Problem requirements:
In the entries below, find the line with "Figure 6. Yield" and the line with "Figure 6. Predicted". Repeat exactly everything between them, those two lines included, but not the pictures.

The data:
========
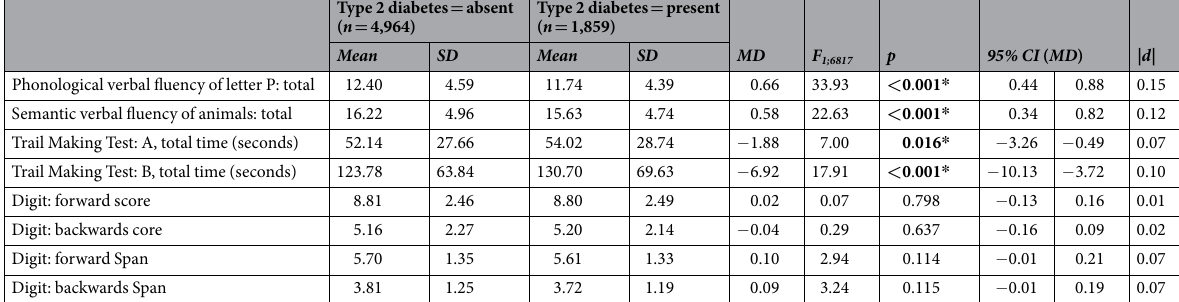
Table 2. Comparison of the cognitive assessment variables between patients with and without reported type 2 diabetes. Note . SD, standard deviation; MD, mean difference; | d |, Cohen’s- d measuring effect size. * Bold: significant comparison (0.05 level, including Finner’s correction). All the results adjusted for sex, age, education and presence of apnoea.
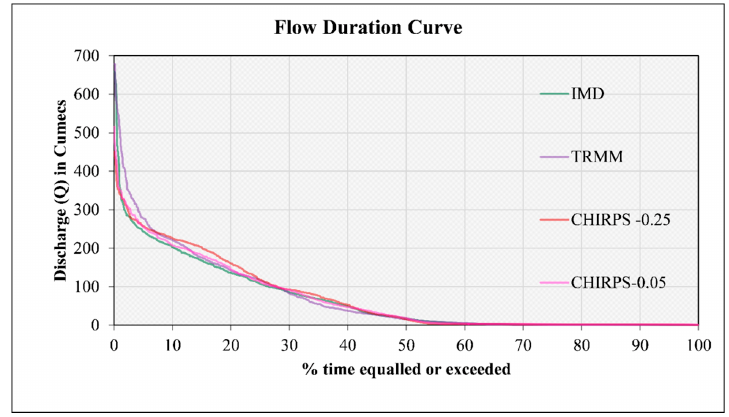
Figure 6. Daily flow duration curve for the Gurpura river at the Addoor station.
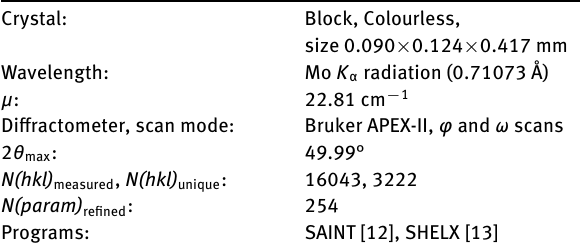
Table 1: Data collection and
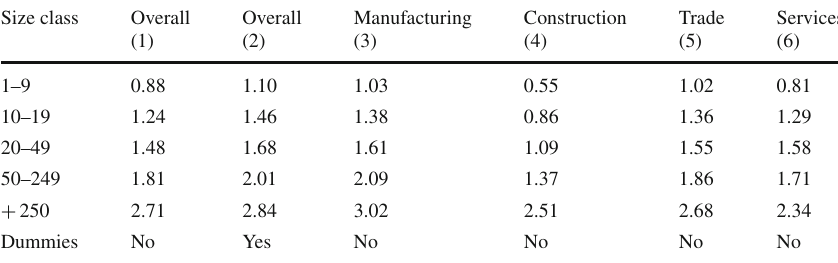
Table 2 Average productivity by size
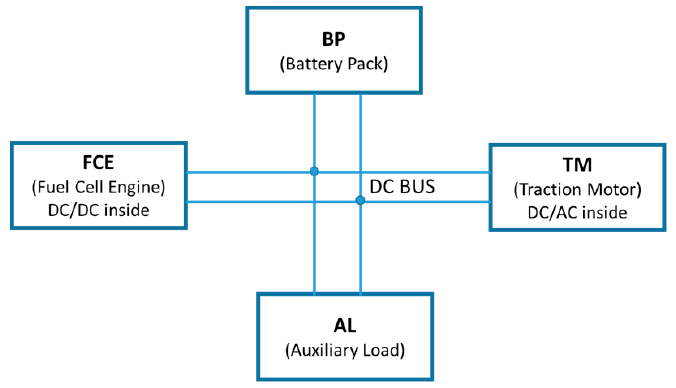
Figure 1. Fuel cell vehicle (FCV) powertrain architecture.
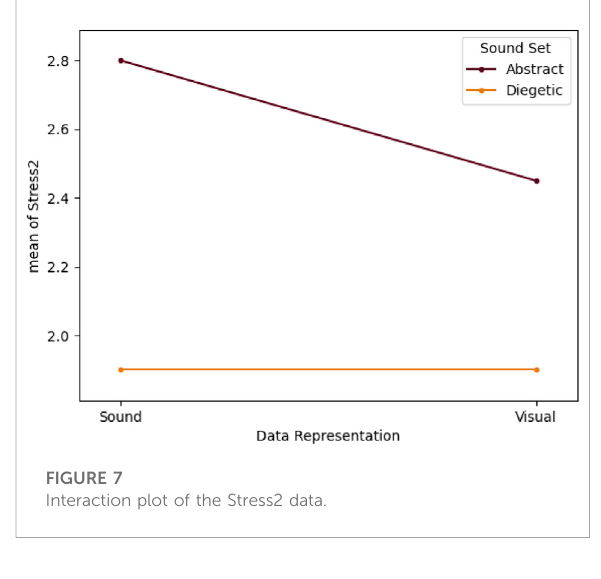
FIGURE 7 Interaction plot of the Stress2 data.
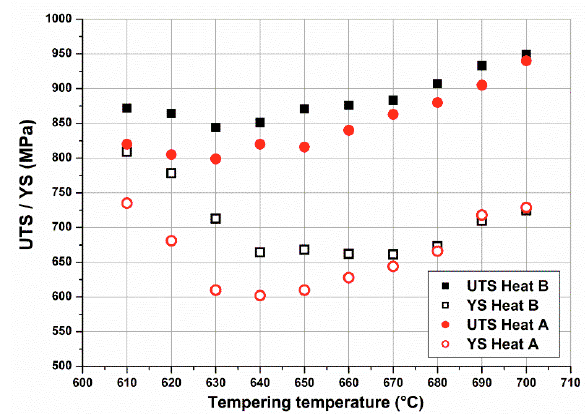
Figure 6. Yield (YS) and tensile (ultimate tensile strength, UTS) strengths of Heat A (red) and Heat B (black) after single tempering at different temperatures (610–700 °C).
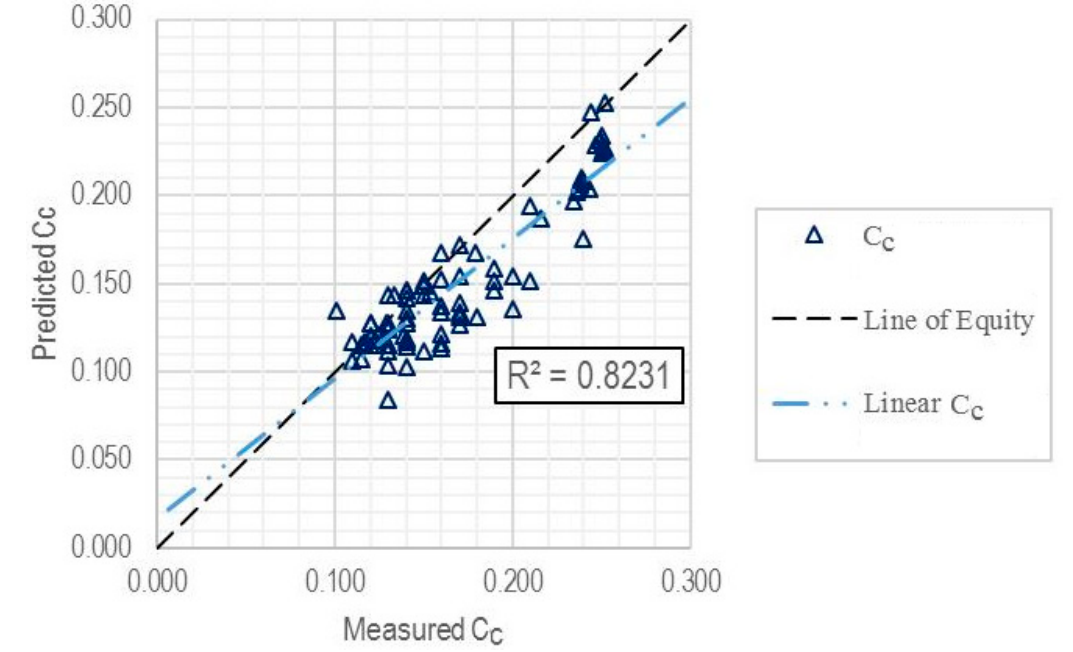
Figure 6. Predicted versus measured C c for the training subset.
========
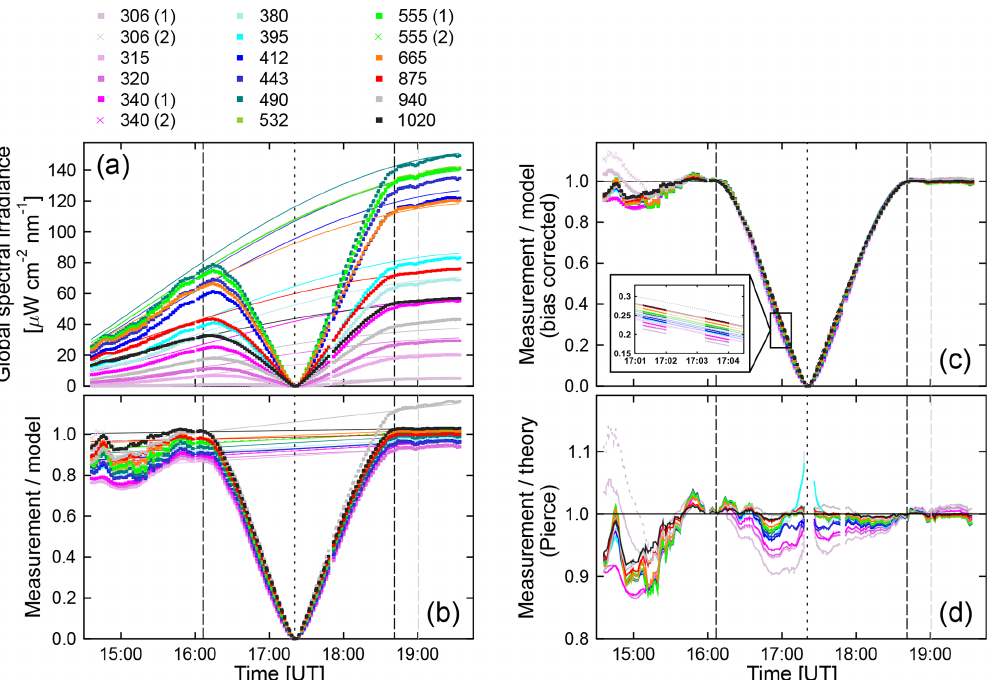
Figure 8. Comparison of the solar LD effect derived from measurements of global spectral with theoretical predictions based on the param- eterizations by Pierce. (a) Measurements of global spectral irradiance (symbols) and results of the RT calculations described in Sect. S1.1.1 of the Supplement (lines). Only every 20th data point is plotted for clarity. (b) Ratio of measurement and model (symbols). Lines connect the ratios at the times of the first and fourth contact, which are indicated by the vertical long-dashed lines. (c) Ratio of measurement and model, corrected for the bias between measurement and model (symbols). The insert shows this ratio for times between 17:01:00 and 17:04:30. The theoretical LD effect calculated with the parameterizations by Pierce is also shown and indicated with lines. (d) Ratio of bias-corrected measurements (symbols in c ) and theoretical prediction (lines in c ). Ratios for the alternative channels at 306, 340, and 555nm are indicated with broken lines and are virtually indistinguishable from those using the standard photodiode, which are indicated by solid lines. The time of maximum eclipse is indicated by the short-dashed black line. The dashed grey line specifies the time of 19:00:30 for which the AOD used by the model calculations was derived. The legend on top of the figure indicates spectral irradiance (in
========
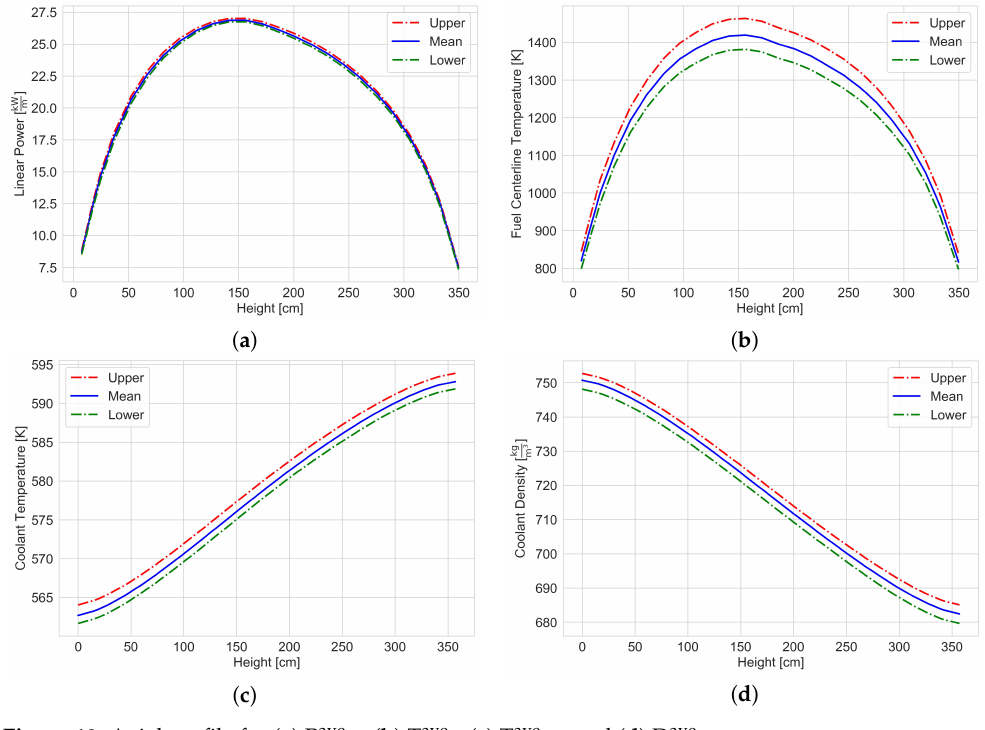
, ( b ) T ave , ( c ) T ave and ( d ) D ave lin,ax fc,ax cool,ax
========
Answer to this problem:
Figure 6. Yield (YS) and tensile (ultimate tensile strength, UTS) strengths of Heat A (red) and Heat B (black) after single tempering at different temperatures (610–700 °C).
Figure 6. Predicted versus measured C c for the training subset.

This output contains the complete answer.